• SOURCE INFORMATION:
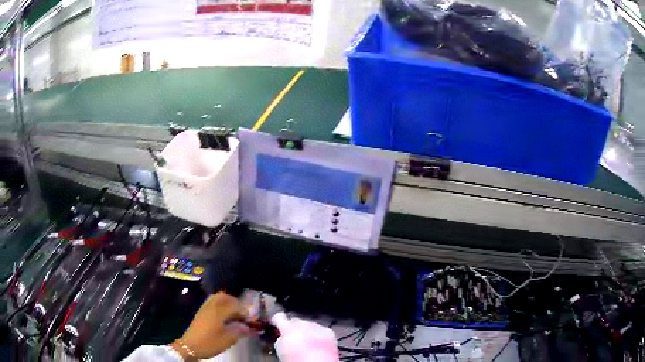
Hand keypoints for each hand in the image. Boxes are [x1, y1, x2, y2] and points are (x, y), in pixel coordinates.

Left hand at [170, 292, 248, 360]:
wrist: (190, 346)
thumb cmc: (209, 343)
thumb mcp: (227, 340)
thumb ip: (239, 331)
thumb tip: (248, 328)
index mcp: (219, 312)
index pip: (235, 306)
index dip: (244, 311)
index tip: (249, 320)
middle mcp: (211, 307)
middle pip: (223, 296)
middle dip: (234, 302)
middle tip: (241, 312)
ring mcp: (204, 309)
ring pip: (216, 298)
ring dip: (226, 302)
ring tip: (232, 313)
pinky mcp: (200, 313)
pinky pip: (211, 303)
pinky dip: (219, 305)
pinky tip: (222, 317)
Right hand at [272, 312, 339, 361]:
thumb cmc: (297, 360)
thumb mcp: (280, 349)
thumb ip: (280, 339)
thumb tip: (283, 336)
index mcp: (288, 328)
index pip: (279, 317)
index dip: (277, 320)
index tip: (276, 322)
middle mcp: (303, 324)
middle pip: (295, 321)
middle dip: (294, 328)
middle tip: (293, 338)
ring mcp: (316, 327)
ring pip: (309, 325)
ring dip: (307, 331)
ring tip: (307, 344)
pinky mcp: (328, 332)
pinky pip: (321, 330)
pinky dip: (319, 335)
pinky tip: (317, 345)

• PROBLEM DETAILS: Write out the listing above exactly, images omitted.

• ANSWER TO THIS EXERCISE:
Hand keypoints for each hand in the image. Boxes are [x1, y1, x2, y2] and points are (x, y), in pixel coordinates.

Left hand at [170, 292, 248, 360]:
wrist: (190, 346)
thumb cmc: (209, 343)
thumb mcp: (227, 340)
thumb ip: (239, 331)
thumb tip: (248, 328)
index mcp: (219, 312)
index pip: (235, 306)
index dip: (244, 311)
index tip: (249, 320)
middle mcp: (211, 307)
middle pip: (223, 296)
middle dip: (234, 302)
middle tip: (241, 312)
ring mcp: (204, 309)
ring pip: (216, 298)
ring dip: (226, 302)
ring tip: (232, 313)
pinky mcp: (200, 313)
pinky pip: (211, 303)
pinky dip: (219, 305)
pinky tip: (222, 317)
Right hand at [272, 312, 339, 361]:
thumb cmc: (297, 360)
thumb mcp: (280, 349)
thumb ip: (280, 339)
thumb tip: (283, 336)
index mcp: (288, 328)
index pip: (279, 317)
index dip: (277, 320)
index tip: (276, 322)
middle mcp: (303, 324)
middle pip: (295, 321)
middle dip: (294, 328)
middle tip: (293, 338)
ring mcp: (316, 327)
ring pip: (309, 325)
ring dip: (307, 331)
ring tip: (307, 344)
pinky mcp: (328, 332)
pinky pip: (321, 330)
pinky dip: (319, 335)
pinky tip: (317, 345)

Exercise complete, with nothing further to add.